Her body of work includes thousands of paintings—so many, she’s lost track of the actual number—displayed in private homes and art galleries throughout Mexico, the United States and as far away as New Zealand and Thailand. You may have noticed her canvases prominently displayed at The River Cafe on Isla Río Cuale: large portraits of beautiful native women attired in traditional style. The trademark gaze in her subjects’ eyes is unmistakable. However, each painting is completely different in context and feeling.
Few people in town can match her celebrity status, yet you can visit the gallery that bears her name on any busy Wednesday evening Art Walk and never notice she is there. Indeed, for anyone interested in the local art scene and its cast of characters, meeting Marta Gilbert can seem almost anticlimactic. In conversation, though, she transforms into a living textbook of the cultural development of Banderas Bay from the mid-sixties on, making an opportunity to meet one of our local living legends irreplaceable.
Marta was completely smitten with Banderas Bay—as many were at the time—in 1969. “In those days it was overwhelmingly beautiful and magic,” she recalls. “I simply wanted to be here.” Given her Native American heritage, she had been drawn to native figures and faces ever since she can remember. “I was painting Mexican faces long before I arrived. And when I did, everybody was so beautiful, I simply went crazy!”
Although back in the sixties, local artists such as Ramón Barragán and Manuel Lepe had already carved a name for themselves in the area— Barragán organizing the first-ever art exhibition in town, and Lepe for his trademark naïf style—Marta was among the first foreign artists to establish themselves in town. When asked if she was the first, she unassumingly brings up Sayulita-based Evelyne Boren, who began exhibiting her work locally in the early seventies.

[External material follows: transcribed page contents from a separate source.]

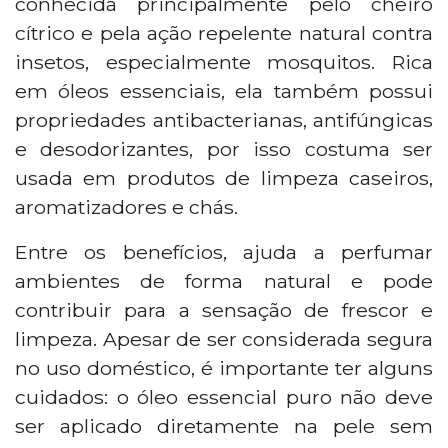
conhecida principalmente pelo cheiro
cítrico e pela ação repelente natural contra
insetos, especialmente mosquitos. Rica
em óleos essenciais, ela também possui
propriedades antibacterianas, antifúngicas
e desodorizantes, por isso costuma ser
usada em produtos de limpeza caseiros,
aromatizadores e chás.
Entre os benefícios, ajuda a perfumar
ambientes de forma natural e pode
contribuir para a sensação de frescor e
limpeza. Apesar de ser considerada segura
no uso doméstico, é importante ter alguns
cuidados: o óleo essencial puro não deve
ser aplicado diretamente na pele sem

While Marta kept a place to live here since her first visit, she didn’t establish herself as a full-time resident until 1975, settling in a small place at the end of Olas Altas St., where she remained for the next “seven or eight years,” subsequently moving across the street, where she’s remained ever since.
Just as she’s remained in the same neighborhood, her lifelong pursuit of capturing a variety of native characters—mostly female—on canvas continues. “Many of them come from my own imagination,” she points out, “but sometimes I do see someone on the street whose face jumps out at me, and I’ll ask them to sit for me.”
And while it might seem easy to dismiss her body of work as repetitive, careful inspection reveals otherwise, as pointed out by local art connoisseur Ruben Cham, who’s responsible for managing the Marta Gilbert Gallery. “The variety of emotions she conveys in her paintings—fear, sadness, hope, happiness, sensuality—is endless.”
Marta Gilbert’s work is on display at the aptly named Marta Gilbert Gallery, owned by acclaimed restaurateur Thierry Blouet. Located at Leona Vicario and Guadalupe Sánchez streets in El Centro, it is conveniently kitty-corner from Galerie Des Artistes, where works by Evelyne Boren are displayed, providing art collectors and enthusiasts the opportunity to acquaint themselves with the paintings of two true local pioneers.